One warm, sultry evening he went deep into the forest and came upon a waterfall that fell white in the twilight into an opaque black pool in which was reflected the thin sickle of the new moon. Hot and restless, he took off his clothes, laid them on a rock with the brocade bag that held the mask, and plunged into the water. When he surfaced, shaking drops from his eyes, he saw some creature moving on the bank. He thought it was a deer coming to drink, but then he saw the long black hair and the pale face and realized it was a woman.

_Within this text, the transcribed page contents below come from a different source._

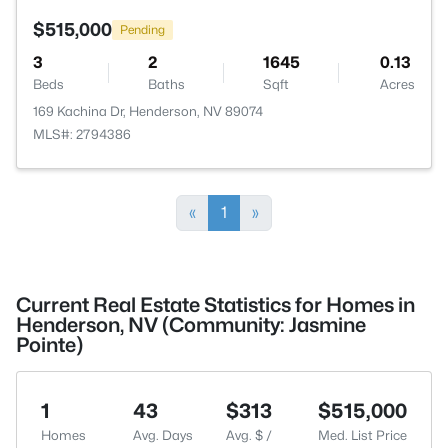
$515,000
Pending
3
2
1645
0.13
Beds
Baths
Sqft
Acres
169 Kachina Dr, Henderson, NV 89074
MLS#: 2794386
«
1
»
Current Real Estate Statistics for Homes in
Henderson, NV (Community: Jasmine
Pointe)
1
43
$313
$515,000
Homes
Avg. Days
Avg. $ /
Med. List Price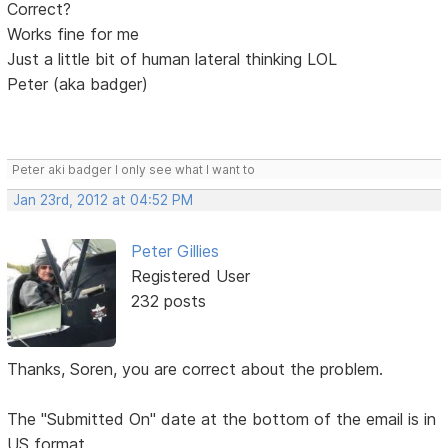
Correct?
Works fine for me
Just a little bit of human lateral thinking LOL
Peter (aka badger)
Peter aki badger I only see what I want to
Jan 23rd, 2012 at 04:52 PM
Peter Gillies
Registered User
232 posts
Thanks, Soren, you are correct about the problem.
The "Submitted On" date at the bottom of the email is in
US format.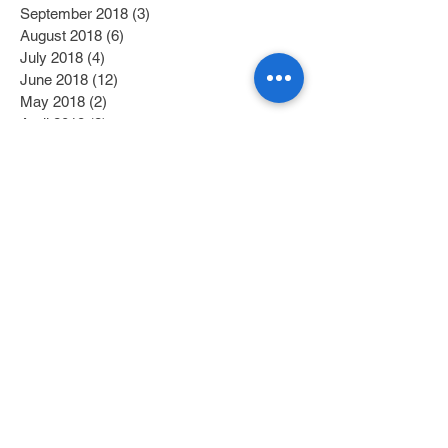
September 2018
(3)
3 posts
August 2018
(6)
6 posts
July 2018
(4)
4 posts
June 2018
(12)
12 posts
May 2018
(2)
2 posts
April 2018
(2)
2 posts
March 2018
(6)
6 posts
February 2018
(4)
4 posts
January 2018
(6)
6 posts
December 2017
(2)
2 posts
November 2017
(1)
1 post
October 2017
(3)
3 posts
September 2017
(1)
1 post
July 2017
(1)
1 post
June 2017
(1)
1 post
May 2017
(2)
2 posts
April 2017
(1)
1 post
Search By Tags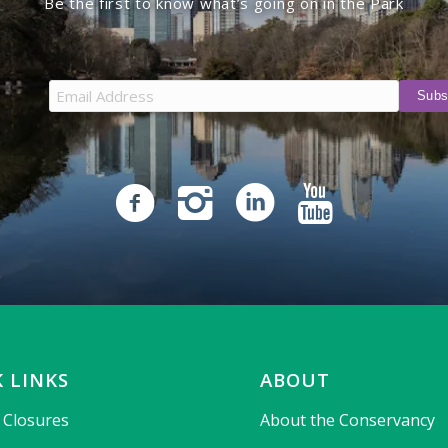
Be the first to know what’s going on in the Park
 LINKS
ABOUT
& Closures
About the Conservancy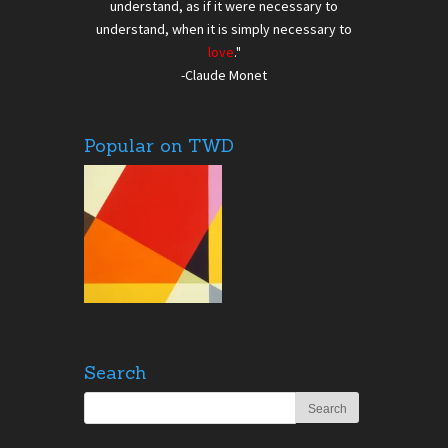
understand, as if it were necessary to
understand, when it is simply necessary to
love
."
-Claude Monet
Popular on TWD
Search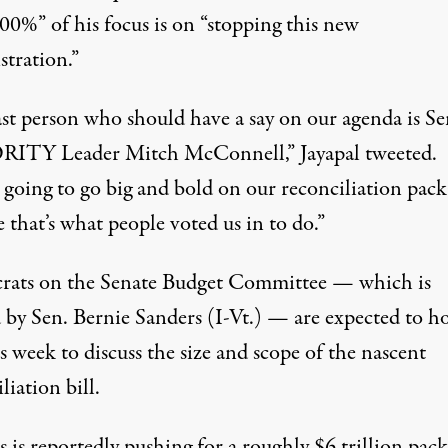
00%” of his focus is on “stopping this new
stration.”
ast person who should have a say on our agenda is Se
ITY Leader Mitch McConnell,” Jayapal
tweeted
.
 going to go big and bold on our reconciliation pac
 that’s what people voted us in to do.”
ats on the Senate Budget Committee — which is
 by Sen. Bernie Sanders (I-Vt.) — are
expected
to ho
is week to discuss the size and scope of the nascent
liation bill.
s is reportedly
pushing
for a roughly $6 trillion pac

Lady Tora stood where he had left his clothes. She bent down and took the mask from the bag. She beckoned to him. He came naked out of the water, his skin wet and cool. She placed the mask on his face and kissed the cinnabar-colored lips. Beyond the rocks was a mossy bank and here they lay down together.
She was without a doubt the same woman who had come to him in the sorcerer’s hut. She was using him for some purpose of her own, just as the sorcerer had used him to create the mask, but, as then, he had no will to resist. Skillfully she led him into the Great Bliss and together they heard the Lion’s Roar. A sudden gust of wind drove spray over them, soaking them.
Then Tora took the mask off and kissed the real lips, the real eyes. “Now you must lie with no one, woman or man, until you wed the one who is meant for you.”